#### INPUT FOR THIS TASK ####

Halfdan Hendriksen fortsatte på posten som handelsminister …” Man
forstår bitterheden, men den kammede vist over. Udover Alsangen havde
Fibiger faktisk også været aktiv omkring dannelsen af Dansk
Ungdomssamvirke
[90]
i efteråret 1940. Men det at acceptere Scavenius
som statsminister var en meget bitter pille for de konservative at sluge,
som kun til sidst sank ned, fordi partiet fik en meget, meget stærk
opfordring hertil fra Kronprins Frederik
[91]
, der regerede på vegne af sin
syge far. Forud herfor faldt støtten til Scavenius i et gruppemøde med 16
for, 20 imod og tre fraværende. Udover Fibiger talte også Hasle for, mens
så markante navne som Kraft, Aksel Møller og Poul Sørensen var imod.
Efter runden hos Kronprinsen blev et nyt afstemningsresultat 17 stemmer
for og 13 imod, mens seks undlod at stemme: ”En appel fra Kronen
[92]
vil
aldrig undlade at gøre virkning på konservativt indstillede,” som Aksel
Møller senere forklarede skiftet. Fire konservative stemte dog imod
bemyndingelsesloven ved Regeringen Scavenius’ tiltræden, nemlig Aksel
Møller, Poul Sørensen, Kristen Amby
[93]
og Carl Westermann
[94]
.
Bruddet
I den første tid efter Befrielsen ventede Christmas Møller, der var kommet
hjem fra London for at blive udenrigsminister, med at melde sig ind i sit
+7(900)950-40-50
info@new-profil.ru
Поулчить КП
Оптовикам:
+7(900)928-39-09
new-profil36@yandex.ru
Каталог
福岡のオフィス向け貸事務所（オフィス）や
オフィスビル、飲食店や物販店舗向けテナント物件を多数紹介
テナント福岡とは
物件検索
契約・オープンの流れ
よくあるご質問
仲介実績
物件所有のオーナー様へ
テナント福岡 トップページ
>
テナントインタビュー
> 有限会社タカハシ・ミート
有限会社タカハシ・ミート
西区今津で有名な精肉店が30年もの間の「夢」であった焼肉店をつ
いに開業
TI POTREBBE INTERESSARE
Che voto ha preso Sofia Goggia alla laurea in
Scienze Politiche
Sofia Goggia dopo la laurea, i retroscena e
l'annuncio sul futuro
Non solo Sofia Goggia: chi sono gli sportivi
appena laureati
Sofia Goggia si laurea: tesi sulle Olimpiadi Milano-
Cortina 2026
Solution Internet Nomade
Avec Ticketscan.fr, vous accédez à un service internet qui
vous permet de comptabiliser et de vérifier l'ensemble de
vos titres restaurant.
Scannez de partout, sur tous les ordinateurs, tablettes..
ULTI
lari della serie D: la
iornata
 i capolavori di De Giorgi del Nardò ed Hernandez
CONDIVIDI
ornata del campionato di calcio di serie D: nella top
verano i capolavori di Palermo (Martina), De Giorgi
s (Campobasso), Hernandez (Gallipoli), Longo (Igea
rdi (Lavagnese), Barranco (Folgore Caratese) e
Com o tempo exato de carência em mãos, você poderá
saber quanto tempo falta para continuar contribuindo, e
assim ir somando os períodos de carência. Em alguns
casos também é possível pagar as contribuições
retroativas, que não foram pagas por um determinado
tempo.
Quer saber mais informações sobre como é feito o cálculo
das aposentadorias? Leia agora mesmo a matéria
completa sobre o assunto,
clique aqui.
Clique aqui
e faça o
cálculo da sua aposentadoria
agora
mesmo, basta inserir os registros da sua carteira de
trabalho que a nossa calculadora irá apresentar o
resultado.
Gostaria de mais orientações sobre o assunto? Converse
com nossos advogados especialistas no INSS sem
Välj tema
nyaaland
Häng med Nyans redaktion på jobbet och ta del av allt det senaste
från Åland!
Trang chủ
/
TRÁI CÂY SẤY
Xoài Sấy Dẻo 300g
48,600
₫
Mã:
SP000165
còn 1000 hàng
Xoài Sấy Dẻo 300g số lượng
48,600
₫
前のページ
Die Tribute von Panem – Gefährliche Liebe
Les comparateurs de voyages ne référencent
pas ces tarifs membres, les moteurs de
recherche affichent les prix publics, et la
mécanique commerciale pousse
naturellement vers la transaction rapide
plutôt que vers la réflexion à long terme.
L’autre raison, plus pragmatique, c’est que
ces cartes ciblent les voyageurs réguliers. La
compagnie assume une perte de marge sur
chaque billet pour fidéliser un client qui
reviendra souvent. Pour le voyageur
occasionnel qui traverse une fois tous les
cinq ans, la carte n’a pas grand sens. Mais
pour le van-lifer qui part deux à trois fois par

####

## [TASK DIRECTIONS]
The material must be duplicated in full, with each line kept exact.

## [RESPONSE BELOW]
Halfdan Hendriksen fortsatte på posten som handelsminister …” Man
forstår bitterheden, men den kammede vist over. Udover Alsangen havde
Fibiger faktisk også været aktiv omkring dannelsen af Dansk
Ungdomssamvirke
[90]
i efteråret 1940. Men det at acceptere Scavenius
som statsminister var en meget bitter pille for de konservative at sluge,
som kun til sidst sank ned, fordi partiet fik en meget, meget stærk
opfordring hertil fra Kronprins Frederik
[91]
, der regerede på vegne af sin
syge far. Forud herfor faldt støtten til Scavenius i et gruppemøde med 16
for, 20 imod og tre fraværende. Udover Fibiger talte også Hasle for, mens
så markante navne som Kraft, Aksel Møller og Poul Sørensen var imod.
Efter runden hos Kronprinsen blev et nyt afstemningsresultat 17 stemmer
for og 13 imod, mens seks undlod at stemme: ”En appel fra Kronen
[92]
vil
aldrig undlade at gøre virkning på konservativt indstillede,” som Aksel
Møller senere forklarede skiftet. Fire konservative stemte dog imod
bemyndingelsesloven ved Regeringen Scavenius’ tiltræden, nemlig Aksel
Møller, Poul Sørensen, Kristen Amby
[93]
og Carl Westermann
[94]
.
Bruddet
I den første tid efter Befrielsen ventede Christmas Møller, der var kommet
hjem fra London for at blive udenrigsminister, med at melde sig ind i sit
+7(900)950-40-50
info@new-profil.ru
Поулчить КП
Оптовикам:
+7(900)928-39-09
new-profil36@yandex.ru
Каталог
福岡のオフィス向け貸事務所（オフィス）や
オフィスビル、飲食店や物販店舗向けテナント物件を多数紹介
テナント福岡とは
物件検索
契約・オープンの流れ
よくあるご質問
仲介実績
物件所有のオーナー様へ
テナント福岡 トップページ
>
テナントインタビュー
> 有限会社タカハシ・ミート
有限会社タカハシ・ミート
西区今津で有名な精肉店が30年もの間の「夢」であった焼肉店をつ
いに開業
TI POTREBBE INTERESSARE
Che voto ha preso Sofia Goggia alla laurea in
Scienze Politiche
Sofia Goggia dopo la laurea, i retroscena e
l'annuncio sul futuro
Non solo Sofia Goggia: chi sono gli sportivi
appena laureati
Sofia Goggia si laurea: tesi sulle Olimpiadi Milano-
Cortina 2026
Solution Internet Nomade
Avec Ticketscan.fr, vous accédez à un service internet qui
vous permet de comptabiliser et de vérifier l'ensemble de
vos titres restaurant.
Scannez de partout, sur tous les ordinateurs, tablettes..
ULTI
lari della serie D: la
iornata
 i capolavori di De Giorgi del Nardò ed Hernandez
CONDIVIDI
ornata del campionato di calcio di serie D: nella top
verano i capolavori di Palermo (Martina), De Giorgi
s (Campobasso), Hernandez (Gallipoli), Longo (Igea
rdi (Lavagnese), Barranco (Folgore Caratese) e
Com o tempo exato de carência em mãos, você poderá
saber quanto tempo falta para continuar contribuindo, e
assim ir somando os períodos de carência. Em alguns
casos também é possível pagar as contribuições
retroativas, que não foram pagas por um determinado
tempo.
Quer saber mais informações sobre como é feito o cálculo
das aposentadorias? Leia agora mesmo a matéria
completa sobre o assunto,
clique aqui.
Clique aqui
e faça o
cálculo da sua aposentadoria
agora
mesmo, basta inserir os registros da sua carteira de
trabalho que a nossa calculadora irá apresentar o
resultado.
Gostaria de mais orientações sobre o assunto? Converse
com nossos advogados especialistas no INSS sem
Välj tema
nyaaland
Häng med Nyans redaktion på jobbet och ta del av allt det senaste
från Åland!
Trang chủ
/
TRÁI CÂY SẤY
Xoài Sấy Dẻo 300g
48,600
₫
Mã:
SP000165
còn 1000 hàng
Xoài Sấy Dẻo 300g số lượng
48,600
₫
前のページ
Die Tribute von Panem – Gefährliche Liebe
Les comparateurs de voyages ne référencent
pas ces tarifs membres, les moteurs de
recherche affichent les prix publics, et la
mécanique commerciale pousse
naturellement vers la transaction rapide
plutôt que vers la réflexion à long terme.
L’autre raison, plus pragmatique, c’est que
ces cartes ciblent les voyageurs réguliers. La
compagnie assume une perte de marge sur
chaque billet pour fidéliser un client qui
reviendra souvent. Pour le voyageur
occasionnel qui traverse une fois tous les
cinq ans, la carte n’a pas grand sens. Mais
pour le van-lifer qui part deux à trois fois par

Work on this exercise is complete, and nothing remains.